| HOW TO COMPLETE THIS TASK |
One number should be the full reply: how many lines of the material below contain "date".

| ENTRIES SUPPLIED |

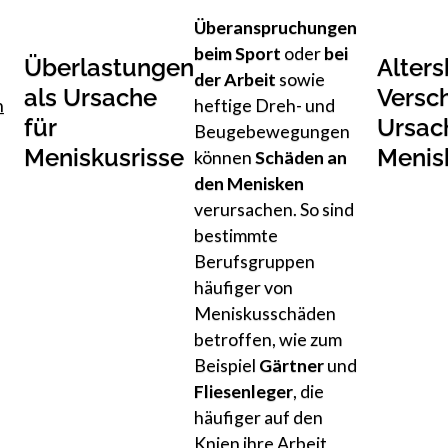
Überanspruchungen
beim Sport
oder
bei
Überlastungen
Alters
der Arbeit
sowie
als Ursache
Versch
n
heftige Dreh- und
für
Ursac
Beugebewegungen
Meniskusrisse
Menis
können
Schäden an
den Menisken
verursachen. So sind
bestimmte
Berufsgruppen
häufiger von
Meniskusschäden
betroffen, wie zum
Beispiel
Gärtner
und
Fliesenleger
, die
häufiger auf den
Knien ihre Arbeit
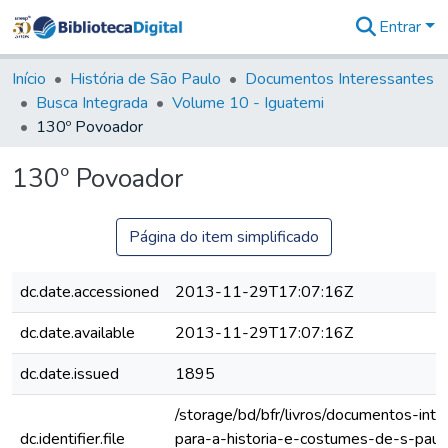
Entrar
Comunidades
&
Início
História de São Paulo
Documentos Interessantes
Coleções
Busca Integrada
Volume 10 - Iguatemi
Tudo na
130º Povoador
Biblioteca
Digital
130º Povoador
Estatísticas
Página do item simplificado
dc.date.accessioned
2013-11-29T17:07:16Z
dc.date.available
2013-11-29T17:07:16Z
dc.date.issued
1895
/storage/bd/bfr/livros/documentos-int
dc.identifier.file
para-a-historia-e-costumes-de-s-paul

| EXERCISE RESPONSE |
3